| SOURCE RECORDS |
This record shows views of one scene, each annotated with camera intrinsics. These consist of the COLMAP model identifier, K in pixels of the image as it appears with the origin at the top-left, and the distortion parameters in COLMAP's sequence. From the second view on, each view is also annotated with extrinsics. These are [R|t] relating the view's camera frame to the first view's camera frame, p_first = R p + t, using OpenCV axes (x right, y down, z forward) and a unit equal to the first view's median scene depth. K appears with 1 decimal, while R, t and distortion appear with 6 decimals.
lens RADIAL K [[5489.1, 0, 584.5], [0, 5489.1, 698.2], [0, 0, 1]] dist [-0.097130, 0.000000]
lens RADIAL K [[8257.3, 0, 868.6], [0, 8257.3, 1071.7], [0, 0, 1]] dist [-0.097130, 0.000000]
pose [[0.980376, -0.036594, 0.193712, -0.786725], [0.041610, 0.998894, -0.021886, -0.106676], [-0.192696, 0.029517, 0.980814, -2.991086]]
==
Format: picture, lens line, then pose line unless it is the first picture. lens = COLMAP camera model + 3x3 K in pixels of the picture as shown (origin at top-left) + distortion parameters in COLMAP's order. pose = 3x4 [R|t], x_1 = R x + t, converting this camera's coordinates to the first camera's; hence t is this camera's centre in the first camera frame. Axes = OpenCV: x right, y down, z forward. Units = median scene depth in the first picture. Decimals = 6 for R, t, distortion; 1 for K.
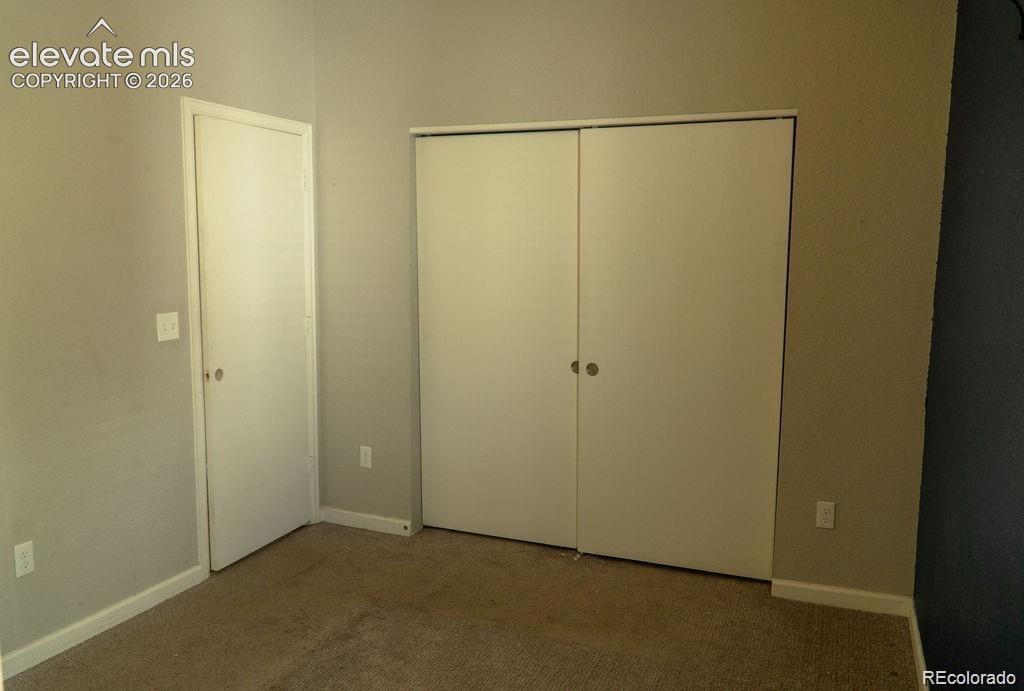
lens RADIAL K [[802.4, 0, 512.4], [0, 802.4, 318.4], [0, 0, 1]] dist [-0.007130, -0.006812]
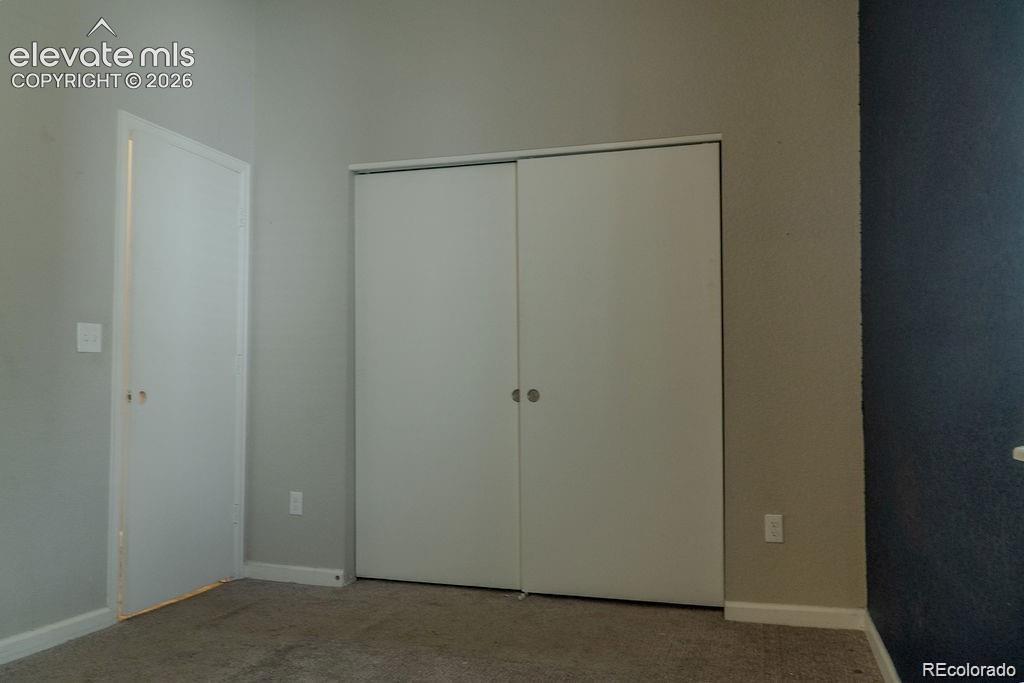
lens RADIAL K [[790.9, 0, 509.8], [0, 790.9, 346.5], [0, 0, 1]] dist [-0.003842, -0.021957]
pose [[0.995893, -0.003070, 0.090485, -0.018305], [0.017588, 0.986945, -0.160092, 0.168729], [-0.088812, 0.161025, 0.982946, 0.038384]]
==
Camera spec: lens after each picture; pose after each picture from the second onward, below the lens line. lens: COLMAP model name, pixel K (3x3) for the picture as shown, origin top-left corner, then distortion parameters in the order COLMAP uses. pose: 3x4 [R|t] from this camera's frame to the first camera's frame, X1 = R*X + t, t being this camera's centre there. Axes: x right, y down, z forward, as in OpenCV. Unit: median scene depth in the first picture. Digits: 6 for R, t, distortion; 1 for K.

| EXERCISE GOAL |
Copy out, character for character, the lines in the records above from the one containing "This record shows" through the one containing "1071.7], [0, 0, 1]] dist [-0.097130, 0.000000]", including both of those lines.

| COMPLETED EXERCISE |
This record shows views of one scene, each annotated with camera intrinsics. These consist of the COLMAP model identifier, K in pixels of the image as it appears with the origin at the top-left, and the distortion parameters in COLMAP's sequence. From the second view on, each view is also annotated with extrinsics. These are [R|t] relating the view's camera frame to the first view's camera frame, p_first = R p + t, using OpenCV axes (x right, y down, z forward) and a unit equal to the first view's median scene depth. K appears with 1 decimal, while R, t and distortion appear with 6 decimals.
lens RADIAL K [[5489.1, 0, 584.5], [0, 5489.1, 698.2], [0, 0, 1]] dist [-0.097130, 0.000000]
lens RADIAL K [[8257.3, 0, 868.6], [0, 8257.3, 1071.7], [0, 0, 1]] dist [-0.097130, 0.000000]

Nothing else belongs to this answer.